Utopia Negara Demokrasi Banci

.: Home > Artikel > PDM
17 Desember 2011 12:27 WIB
Dibaca: 2264
Penulis : Sukardi

 

Secara umum, demokrasi yang dikembangkan negara-negara di dunia ini terbagi atas tiga jenis, ujar Profesor Dogol ketika memulai kuliah perdananya di sebuah perguruan tinggi kota tumaritis. Yang pertama adalah negara benci demokrasi, kedua negara demokrasi sejati dan ketiga adalah negara demokrasi banci.

Negara benci demokrasi biasanya dipimpin oleh seorang penguasa yang menjadikan dirinya sebagai sumber hukum, bahkan  menjadikan dirinya sebagai hukum itu sendiri. Tidak ada pembagian kekuasaan antara legislatif, eksekutif  maupun yudikatif. Sumber-sumber keuangan negara dan penggunaannya dikuasai oleh seseorang atau satu kelompok politik. Rakyat yang hidup di negara benci demokrasi relatif damai, atau tepatnya berusaha untuk selalu merasa damai, meski hak-hak dasar berbangsa dan bernegara  secara individual tidak diakui. Kehidupan ekonomi rakyatnya tergantung pada kekayaan alam yang dimiliki negara dan ‘kebaikan hati’ dari sang penguasa.

Negara demokrasi sejati dipimpin oleh seorang presiden sebagai representasi lembaga eksekutif, sementara keberadaan lembaga legislatif dan yudikatif relatif kuat mengimbangi kekuasaan presiden. Lembaga legislatif membuat garis kebijakan yang harus dilaksanakan oleh presiden sedangkan lembaga yudikatif melakukan kontrol atas pelaksanaan kebijakan tersebut sekaligus melakukan pemberian sangsi berupa hukuman penjara kepada para pejabat eksekutif maupun legislatif yang berperilaku menyimpang. Hukum di negara demokrasi sejati juga berjalan dengan baik, doktrin “justice for all” mendapatkan afirmasi dan  apresiasi dari segenap warganya.

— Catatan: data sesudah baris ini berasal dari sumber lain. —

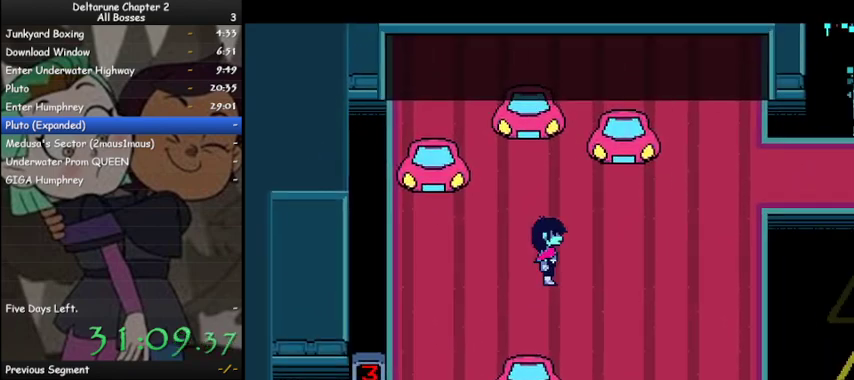
Gameplay with keyboard; each line is a JSON object with the keys held at the frame after it. "events" lists presses ("down") and releases ("up") of "c", "ctrl", "down", "left", "return", "right", "shift", "up", "x" and "z" between this image and that frame as [ms after this image, input, new state], when the widget could be followed in between. No other keys are recorded. Mouse input is not recorded.
{"keys": ["ctrl", "right", "shift", "up"], "events": [[167, "up", "down"], [333, "up", "up"], [433, "up", "down"]]}
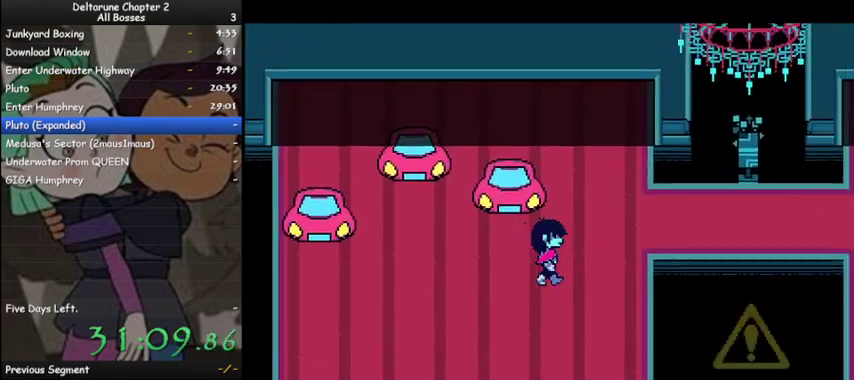
{"keys": ["ctrl", "right", "shift"], "events": [[167, "up", "up"]]}
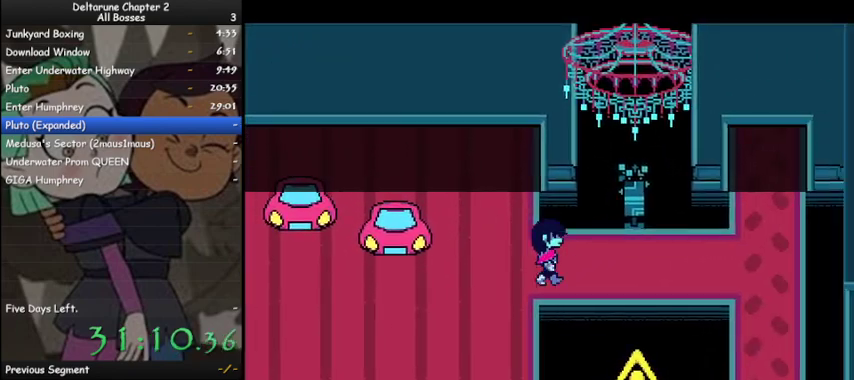
{"keys": ["ctrl", "right", "shift"], "events": [[33, "down", "down"], [133, "down", "up"]]}
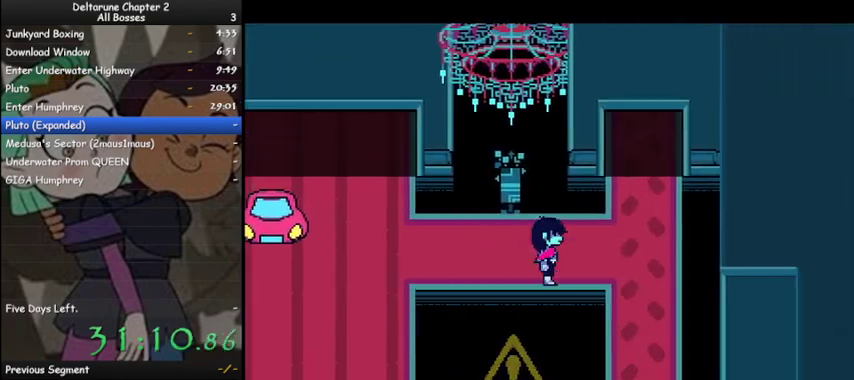
{"keys": ["ctrl", "down", "shift"], "events": [[300, "down", "down"], [300, "right", "up"], [333, "left", "down"], [433, "left", "up"]]}
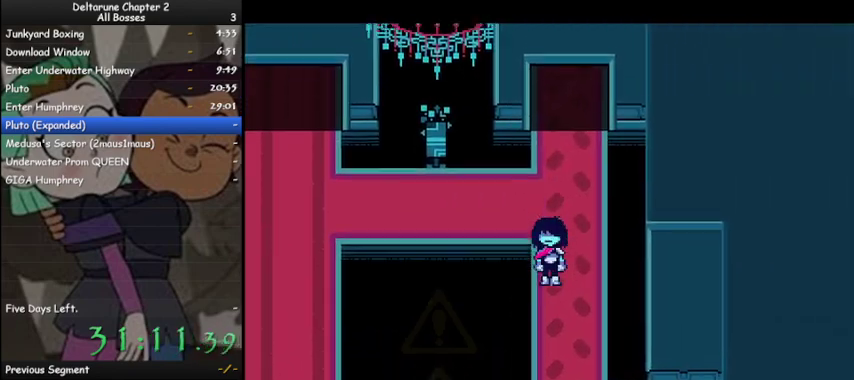
{"keys": ["ctrl", "down", "shift"], "events": []}
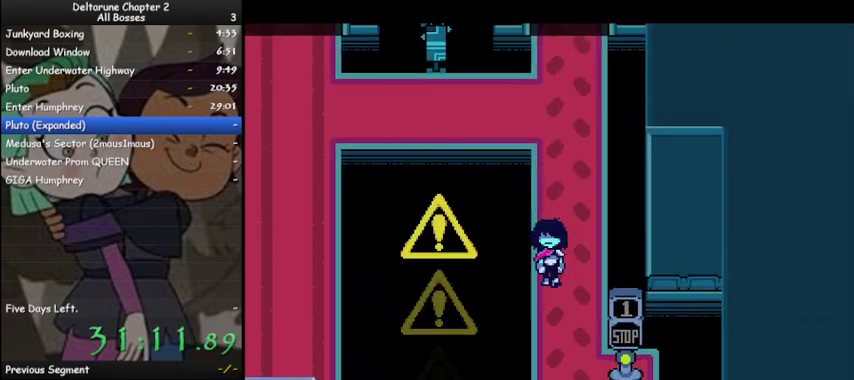
{"keys": ["ctrl", "down", "shift"], "events": []}
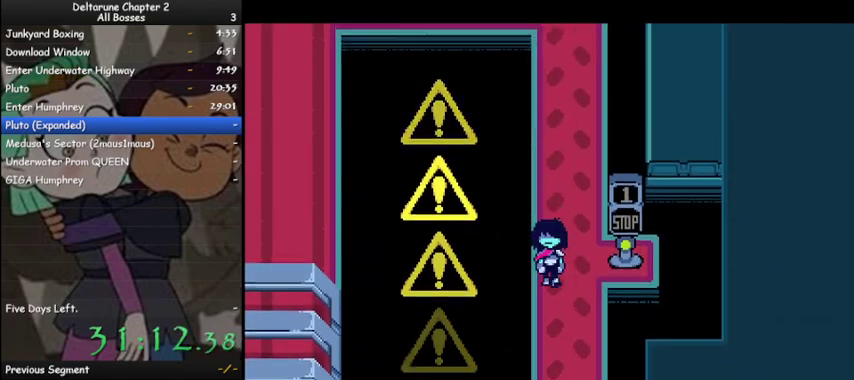
{"keys": ["ctrl", "down", "shift"], "events": []}
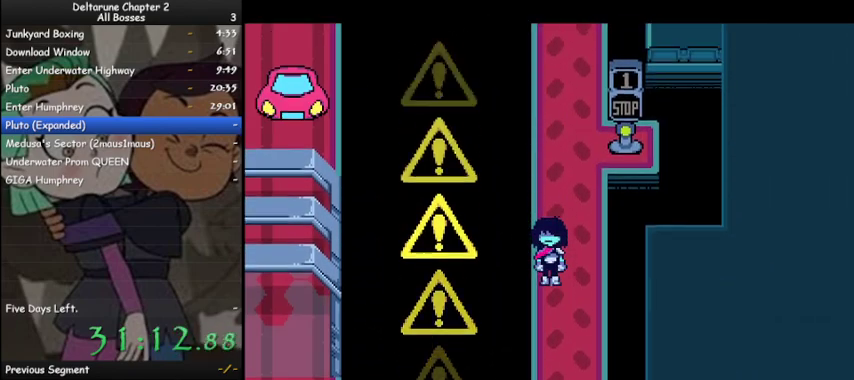
{"keys": ["ctrl", "down", "shift"], "events": []}
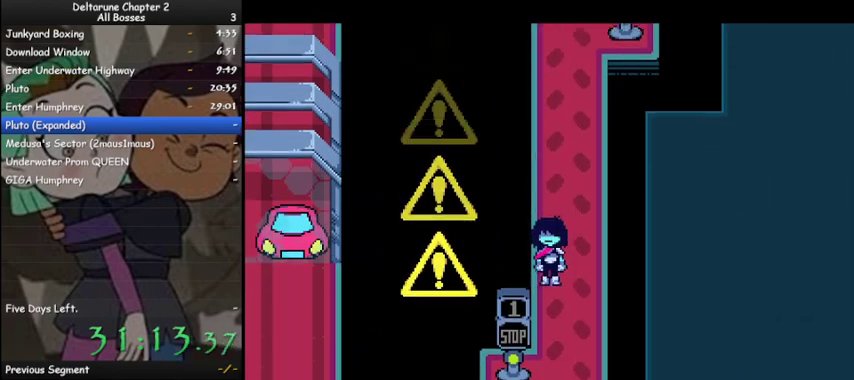
{"keys": ["ctrl", "down", "shift"], "events": []}
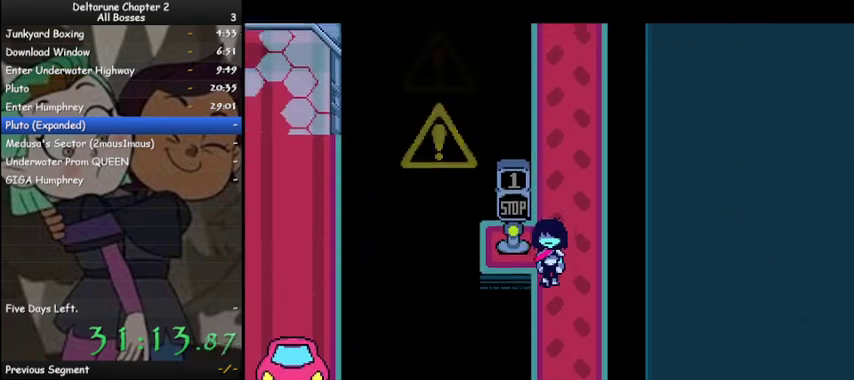
{"keys": ["ctrl", "down", "shift"], "events": []}
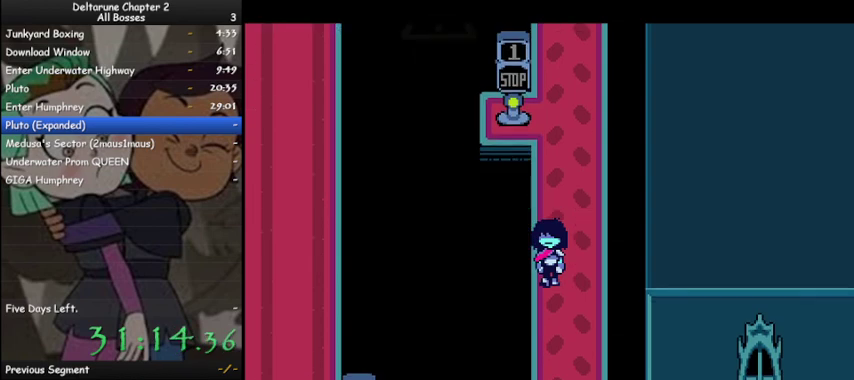
{"keys": ["ctrl", "down", "shift"], "events": []}
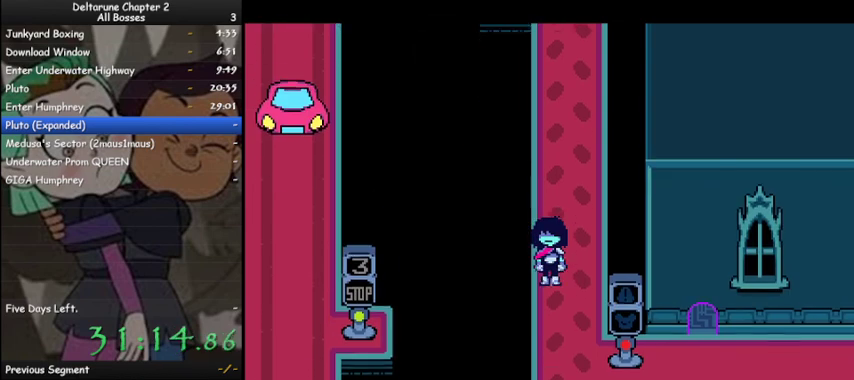
{"keys": ["ctrl", "right", "shift"], "events": [[233, "right", "down"], [333, "down", "up"], [433, "z", "down"], [500, "z", "up"]]}
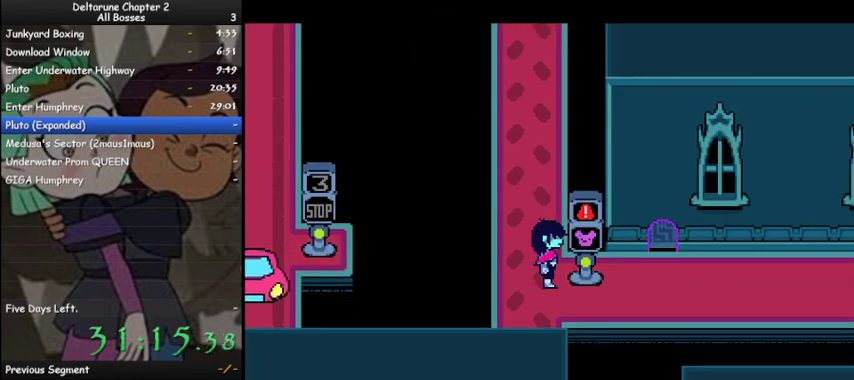
{"keys": ["ctrl", "shift"], "events": [[67, "right", "up"]]}
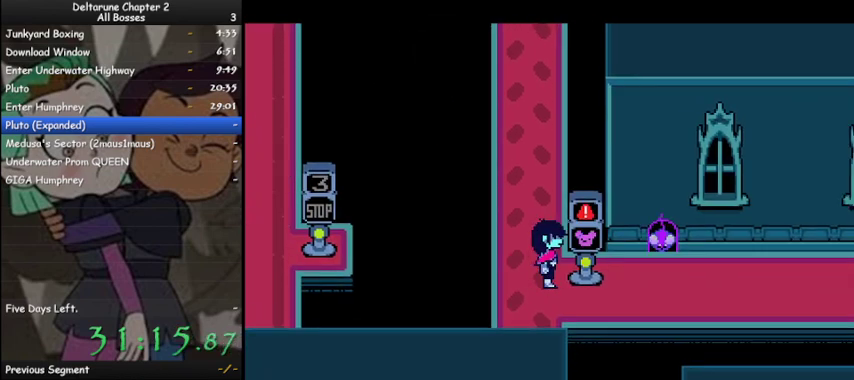
{"keys": ["ctrl", "shift"], "events": []}
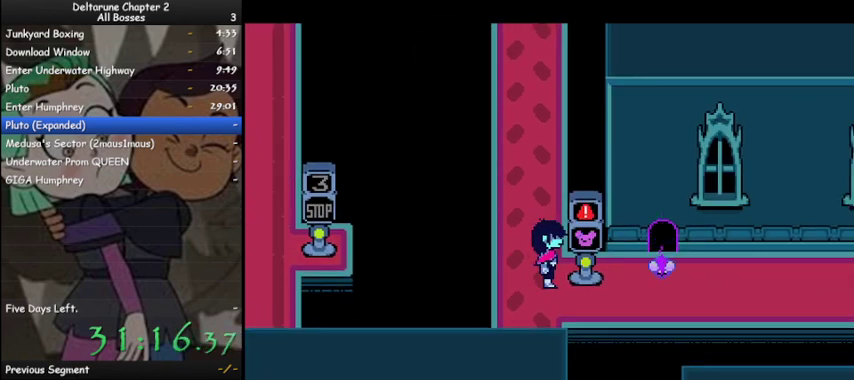
{"keys": ["ctrl", "shift"], "events": []}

Media massa pun berfungsi secara optimal dan menjadi pilar keempat setelah lembaga legislatif, eksekutif dan yudikatif dalam mengawal implementasi demokrasi.

Produktivitas rakyat di negara demokrasi sejati relatif lebih makmur di bandingkan negara benci demokrasi. Meski sumber daya alamnya terbatas tapi karena setiap warga memiliki kebebasan dalam mengekspresikan hak ekonominnya maka setiap warga seperti mendapatkan tantangan untuk selalu lebih sejahtera. Bisa ditebak, pertumbuhan ekonomi rata-rata negara sejati akan terus mengalami peningkatan dari waktu ke waktu. Ekonomi kerakyatan yang bentuk konkretnya lembaga perkoperasian bisa berdampingan, baik secara skala usaha maupun profitabilitasnya dengan ekonomi kapitalis. Ekonomi kerakyatan atau ekonomi kapitalis hanyalah pilihan bentuk, sementara spiritnya sama yakni menggapai laba dan membayar pajak dalam rangka memberikan tunjangan sosial bagi mereka yang tidak mampu.

 

Negara Demokrasi Banci

Sama seperti negara demokrasi sejati, negara demokrasi banci pun dipimpin oleh seorang presiden sebagai pimpinan lembaga ekeskutif dengan institusi legislatif dan yudikatifnya. Hanya saja dalam  aplikasi dan implementasinya, negara demokrasi banci cenderung banyak mengalami anomali. Kerap terjadi tumpang tindih peran, atau saling melempar kesalahan jika terjadi deadlock dalam pengambilan keputusan bersama tentang sesuatu anggaran. Peraturan yang ada di negara demokrasi cenderung sengaja dibuat untuk kemudian dilanggar.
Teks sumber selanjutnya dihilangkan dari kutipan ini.